• [Compito indicato 1]:
Nel brano riportato, quale città del Seicento descrive Braudel nel ritratto citato?

+ + +

Oggi, nell’epoca della crisi sistemica del modo di produzione capitalista, le mani dei “prenditori” – su una metropoli come Roma – si sono moltiplicate in quantità e qualità, senza che nessuna lavasse l’altra.

Su questa nuova e diversa funzione delle metropoli – e nello specifico della città di Roma – si è interrogata la Rete dei Comunisti di Roma che ha dato vita a un dibattito interessante e articolato che ha visto la partecipazione di numerosi soggetti che con essa hanno voluto interloquire, sebbene con angolature differenti. Interlocuzione preziosa, dal momento che iniziative come questa registrano l’indifferenza di chi, anche retoricamente radicale, della città si occupa solo in stretta prossimità delle scadenze politico-amministrative.

Alla guida di un’economia-mondo (cioè dall’inizio del capitalismo già nel Cinquecento) c’è sempre stato un polo urbano; città verso cui affluiscono e da cui ripartono le merci, i capitali, gli uomini, le informazioni e i traffici e che aveva già ispirato la distinzione terzomondista tra città-metropoli e periferia-satellite. Celebre, da questo punto di vista, il ritratto che Braudel fece della seicentesca Amsterdam, dove «tutto è concentrazione. Ammasso: le navi fitte nel porto come aringhe in un barile, gli alleggi in movimento sui canali, i mercanti che si affollano in borsa, le merci che si riversano nei magazzini e ne escono continuamente […]. Il paragone con una fiera è banale, ma riassume bene l’essenziale sul ruolo di Amsterdam: raccogliere, immagazzinare, vendere e rivendere tutte le merci dell’Universo». D’altre parte, già nell’incipit del Capitale, Marx scriveva che la ricchezza delle società nelle quali predomina il modo di produzione capitalistico si presenta come un’immane raccolta di merci.

All’indomani della sbornia ideologica che presentava la globalizzazione come un processo privo di aggettivazione (capitalista) e, quindi, immune alle grandi contraddizioni, la realtà, ovvero la storia effettuale ha presentato il conto: le contraddizioni interimperialiste e geostrategiche tra gli stati e i diversi capitalismi, assegnano alle principali metropoli del pianeta una ben determinata funzione all’interno dello scenario internazionale.

+ + +

• [Compito indicato 2]:
Per favore, trascrivi tutte le righe dei dati qui sotto sostituendo "imagery" con "images" e lasciando invariato tutto il resto. Ometti le immagini.

• [Dati del compito]:
+ + +

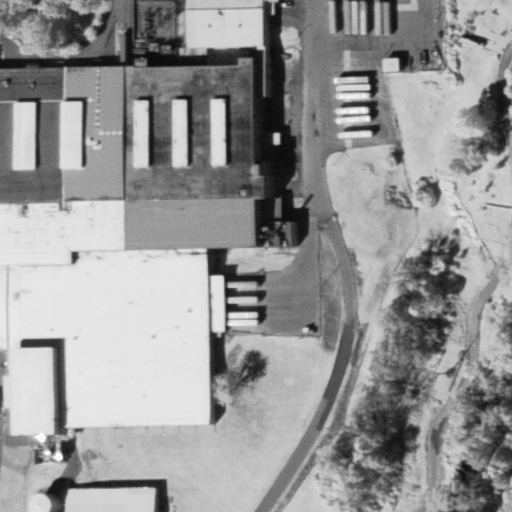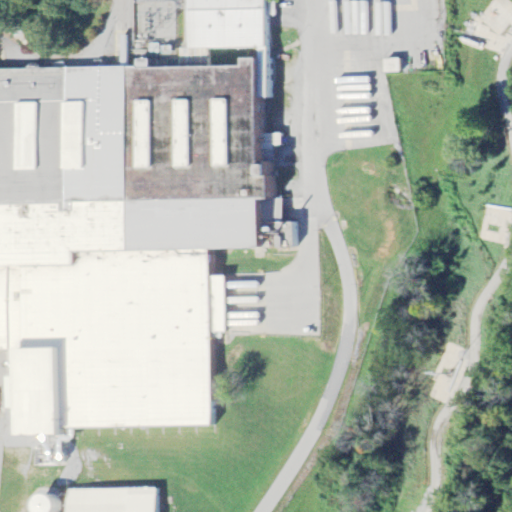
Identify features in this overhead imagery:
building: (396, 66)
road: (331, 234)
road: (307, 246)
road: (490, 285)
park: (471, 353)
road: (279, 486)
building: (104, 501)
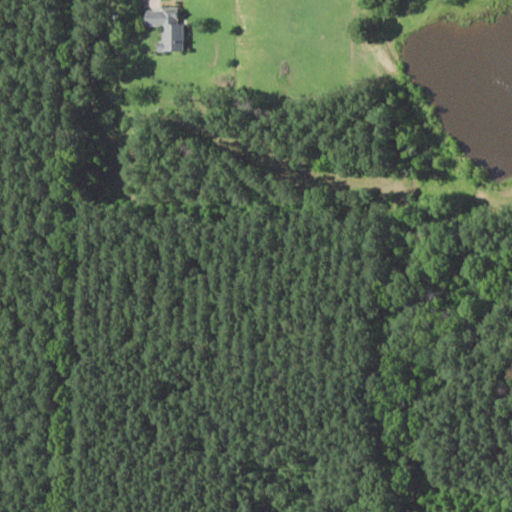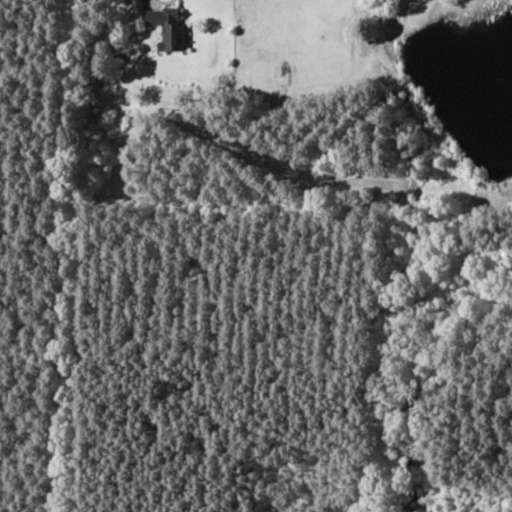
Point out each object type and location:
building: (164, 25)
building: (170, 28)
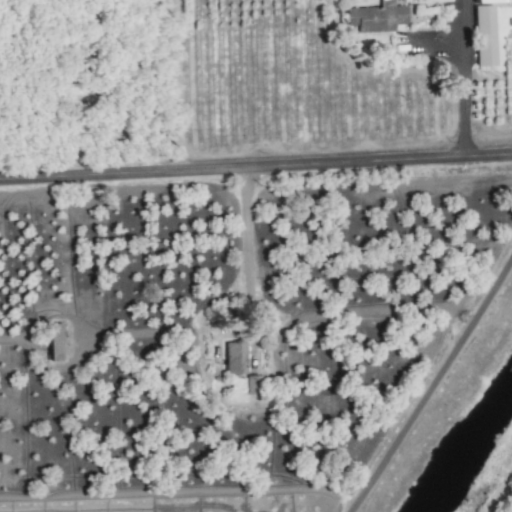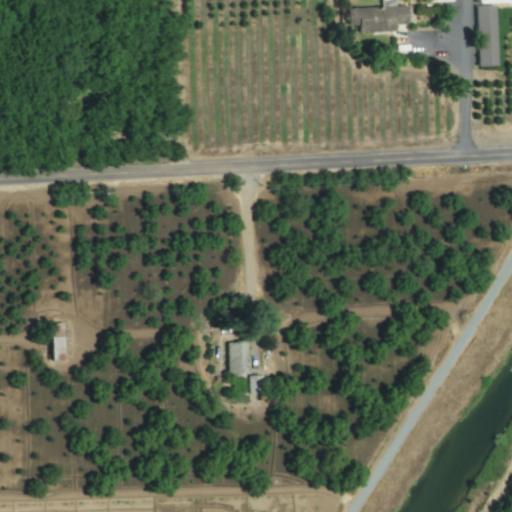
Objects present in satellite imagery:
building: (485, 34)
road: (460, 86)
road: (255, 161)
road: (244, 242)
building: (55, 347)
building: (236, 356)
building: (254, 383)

+ + +

• [Output completo 1]:
Amsterdam.

• [Output completo 2]:
Identify features in this overhead images:
building: (396, 66)
road: (331, 234)
road: (307, 246)
road: (490, 285)
park: (471, 353)
road: (279, 486)
building: (104, 501)
Point out each object type and location:
building: (164, 25)
building: (170, 28)
Objects present in satellite images:
building: (485, 34)
road: (460, 86)
road: (255, 161)
road: (244, 242)
building: (55, 347)
building: (236, 356)
building: (254, 383)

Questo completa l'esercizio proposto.